For those movies studios/TV companies the positive edge from Comic-Con and similar events comes from consumer promotional/marketing-- building early buzz for new movies and TV shows.
Having average consumers creating content -- and sharing it -- is just what the doctor ordered in a world of exploding entertainment content. Still, it is not so good for event organizers looking to lure more fans to events that can cost anywhere from $18 to $50 per ticket per day.
Remember when new social media technology was in its infancy -- but growing by leaps and bounds? Traditional TV/movie executives were then nervous about how they would be able to control their “message.” Well, they adjusted.
Piracy issues? Some would secretly say this isn’t so bad in building buzz for a particular entertainment brand. Worried about Google Glass and Periscope? Think ahead; new technology is sure to keep coming.
Meerkat and Periscope work pretty well inside a ball cap, too. An iPhone fits in a hat (which has been a privacy conern for years with other devices: http://www.amazon.com/Covert-Spy-Hidden-Hat-Camera/dp/B0046U3JLC)
MLB should be concerned? But not for their players. Look for some footage without the express written permission of MLB.
Delightful to look at. Lovely to hold. Once your broke it, we mark it sold. Humpty Dumpty sat on a wall....
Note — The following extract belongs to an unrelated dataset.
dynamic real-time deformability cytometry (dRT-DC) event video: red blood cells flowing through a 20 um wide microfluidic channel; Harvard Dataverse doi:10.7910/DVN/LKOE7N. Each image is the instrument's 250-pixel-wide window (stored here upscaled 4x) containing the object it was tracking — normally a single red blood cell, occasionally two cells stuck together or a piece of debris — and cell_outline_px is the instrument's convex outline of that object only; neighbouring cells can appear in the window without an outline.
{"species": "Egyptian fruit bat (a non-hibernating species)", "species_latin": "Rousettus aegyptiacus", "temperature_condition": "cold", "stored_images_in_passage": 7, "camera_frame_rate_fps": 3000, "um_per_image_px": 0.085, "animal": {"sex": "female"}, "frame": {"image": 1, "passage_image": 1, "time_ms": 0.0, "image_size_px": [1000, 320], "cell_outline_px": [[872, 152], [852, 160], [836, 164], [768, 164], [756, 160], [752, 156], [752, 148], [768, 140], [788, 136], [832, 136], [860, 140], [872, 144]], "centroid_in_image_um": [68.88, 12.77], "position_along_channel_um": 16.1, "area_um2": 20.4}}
Thanks for writing about this Wayne. I really, really struggle to put myself in a place of understanding with these companies getting bent out of shape over items leaking from comi-con or any large convention for that matter. (E3, Pax, Blizzcon) It is a really interesting conundrum for content creators attending big events like this. On one hand they want to reward their dedicated fans who put in the money to attend a convention or spend the time to wait hours for access to Hall H. On the other hand though...have these people NOT meet the Internet? While it is cute. The expectation that these clips will not leak is sadly just nieve. How these content companies can even walk into a pannel at a convention with the expectation that what is discussed and shown wont get leaked is insane. To me it feels obvious that when prepping for a pannel they should have the mindset of "If you don't want it seen outside of this room...don't show it inside the room." Which sadly...does hurt the fan experience.